The two new media spokesmen are Annick Lepetit and Julien Dray, and both are considered to be part of the new generation that the PS has been bringing to the fore in recent months in an effort to rejuvenate its image among younger French voters.
With regard to the new magazine, Jean-Marc Ayrault, a leading socialist
MP and president of the group of Socialists in the National Assembly, says that he'll be taking the PS's existing house organ, Tribunes Socialistes, and transforming it into the new weekly.
It will become, in his words, "a forum for the debate of the ideas we'll be developing, without any intellectual taboos, on all subjects relating to society, whether they concern the reform of our laws on secularity, on the secular nature of the French school system, on the wearing of the Islamic headscarf in our schools, indeed questions where we'll allow the expression of contradictory points of view, where we'll not be fearful indeed that a critical point of view on the left will be expressed."
As for Ms Lepetit, she is a close collaborator of Mayor of Paris Bertand
Delanoe, who is himself mentioned as a possible candidate for France's next presidential elections to be held in 2007.

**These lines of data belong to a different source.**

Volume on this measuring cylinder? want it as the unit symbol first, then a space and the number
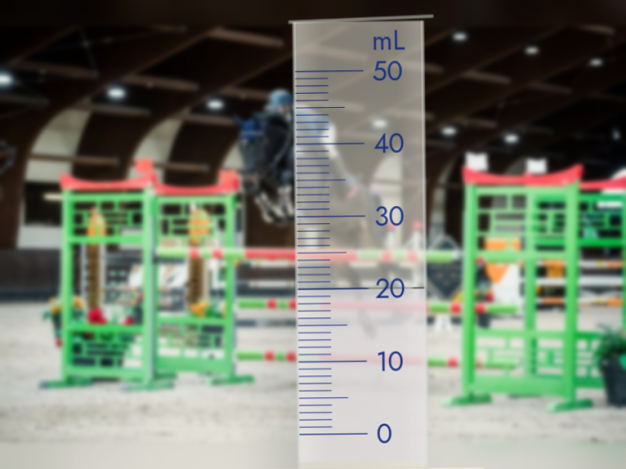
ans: mL 20
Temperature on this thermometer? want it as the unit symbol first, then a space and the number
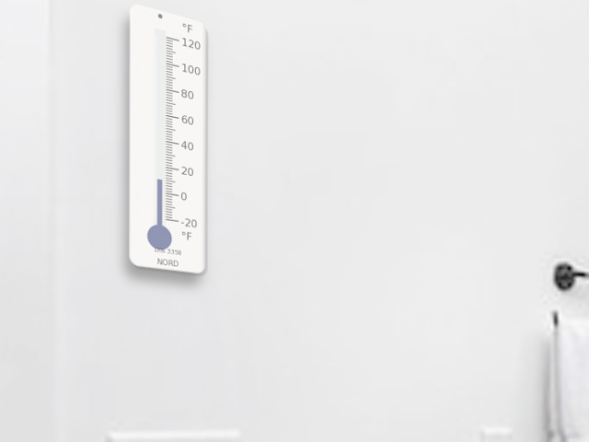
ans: °F 10
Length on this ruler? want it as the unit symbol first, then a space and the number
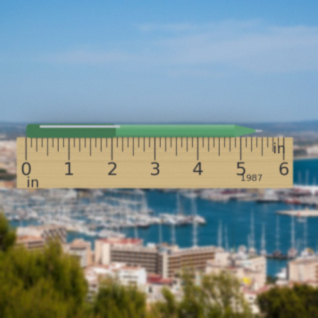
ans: in 5.5
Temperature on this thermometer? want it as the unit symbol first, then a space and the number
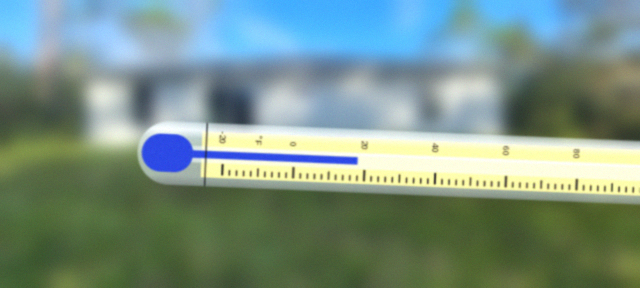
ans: °F 18
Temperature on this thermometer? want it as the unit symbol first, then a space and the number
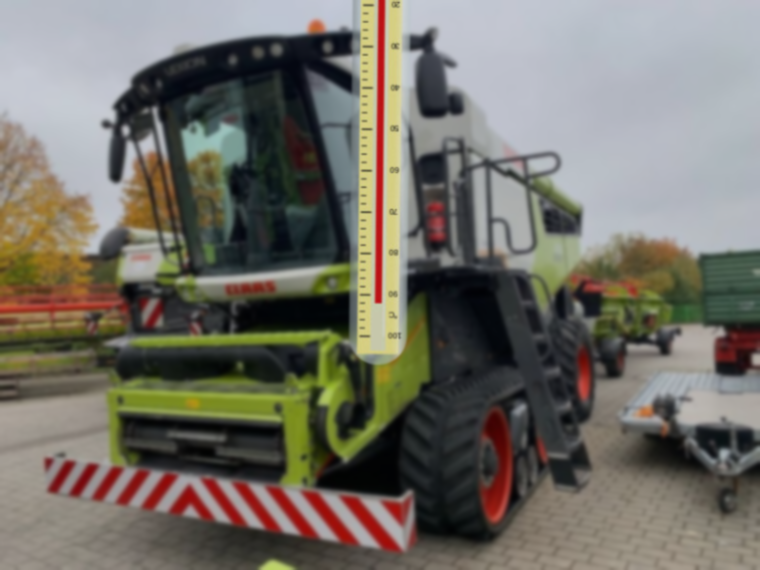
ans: °C 92
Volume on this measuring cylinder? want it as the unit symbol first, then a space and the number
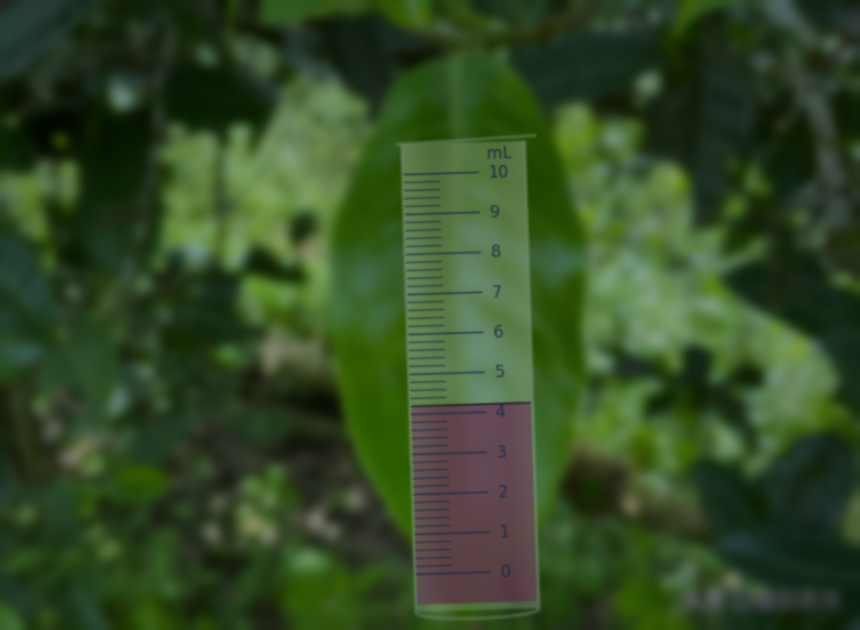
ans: mL 4.2
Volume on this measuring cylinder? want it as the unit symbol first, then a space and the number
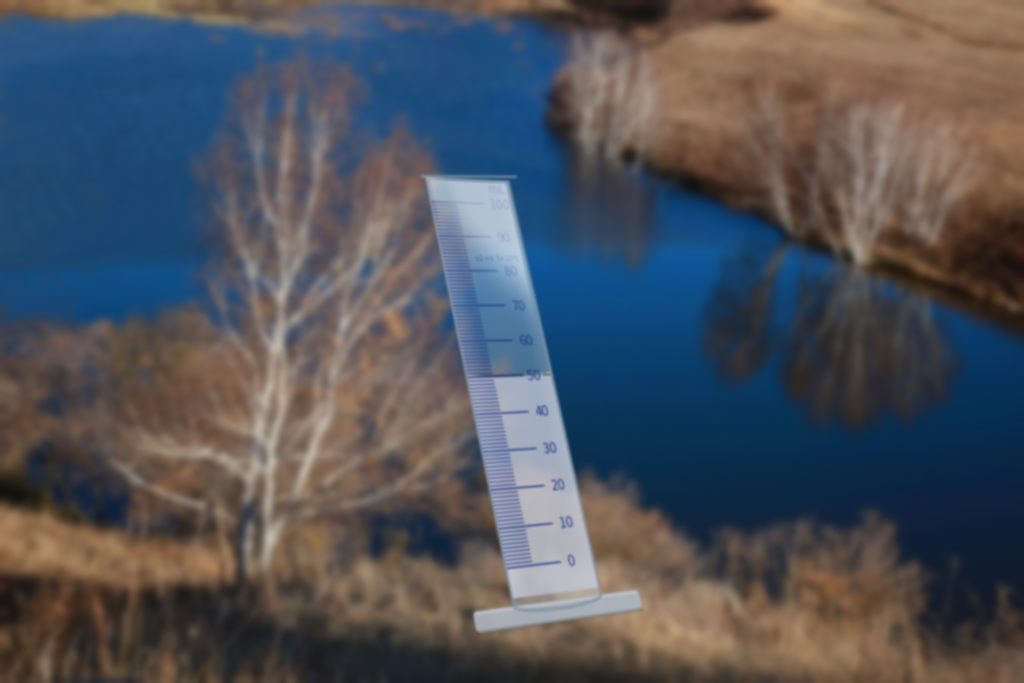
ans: mL 50
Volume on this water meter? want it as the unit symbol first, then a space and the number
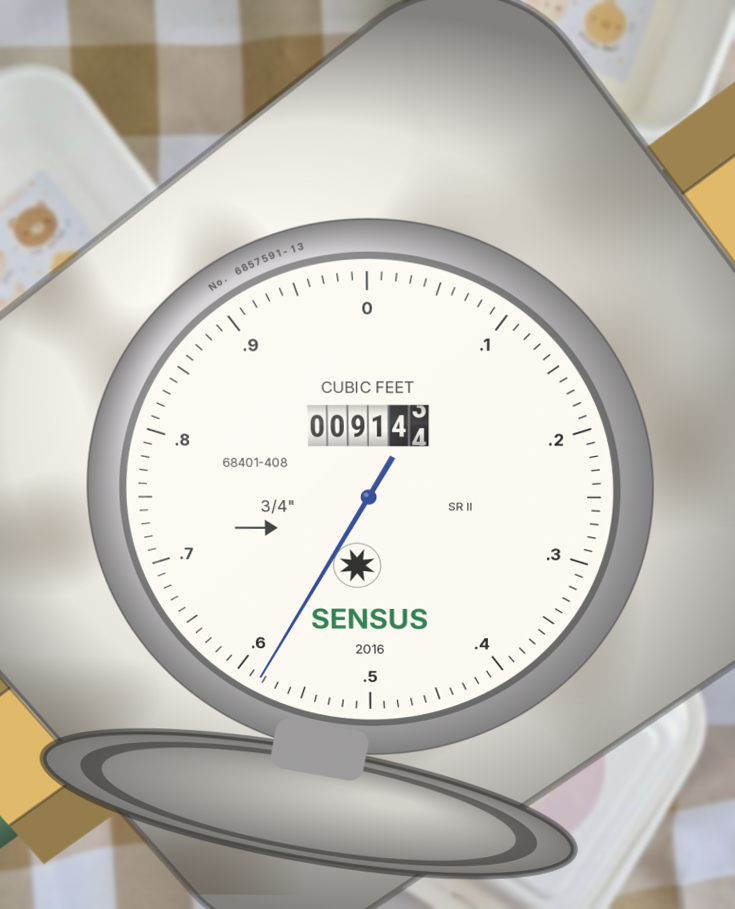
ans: ft³ 9143.58
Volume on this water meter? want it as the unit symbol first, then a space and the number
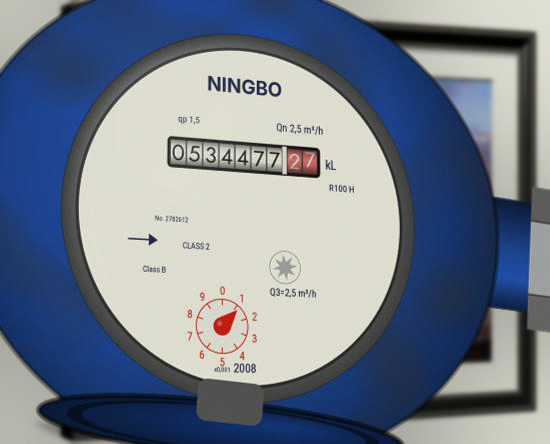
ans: kL 534477.271
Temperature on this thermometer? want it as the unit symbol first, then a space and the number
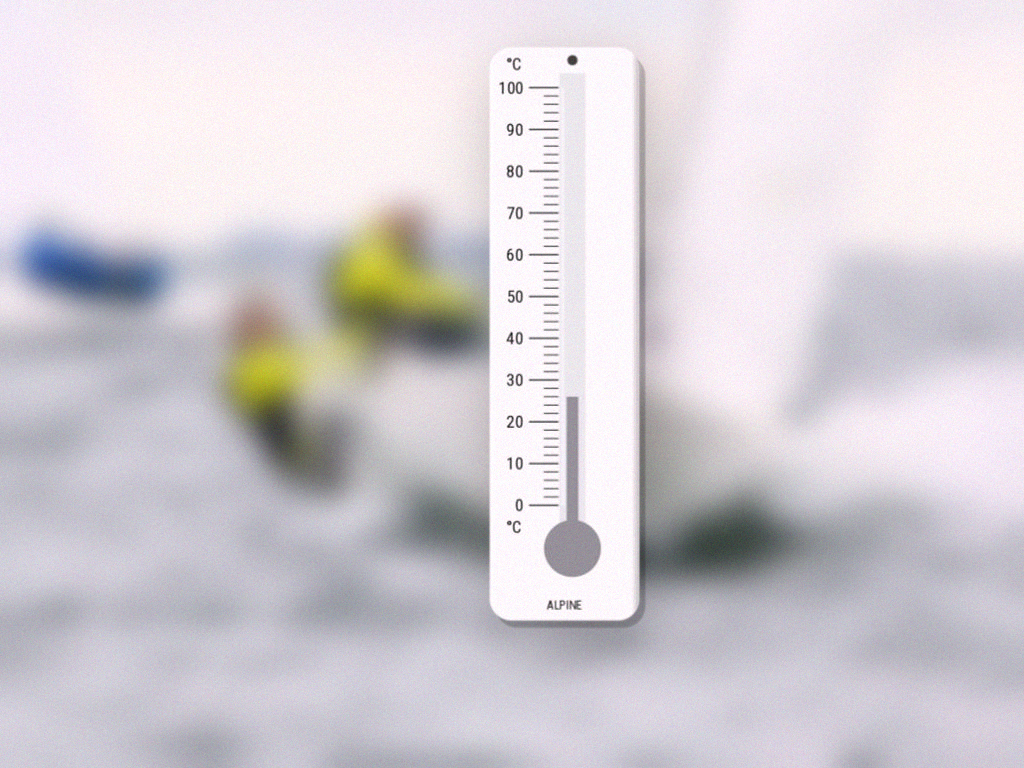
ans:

Julien Dray is considered as one of the "Generation Mitterrand" members
of the PS, having been brought on during administration of President
Francois Mitterrand, who came to power in 1981. Mr Dray is an MP from the Essonne department and was one of the founders of the "Touche pas a mon Pote" anti-racism organisation with which the French Socialists were closely allied during the 1980s and 1990s.
They both report to Francois Hollande, who was reelected
secretary-general of the French Socialists and is himself one of the
possible candidates for 2007 presidential elections, the others being
former PM Laurent Fabius and Martine Aubry, presently the mayor of Lille.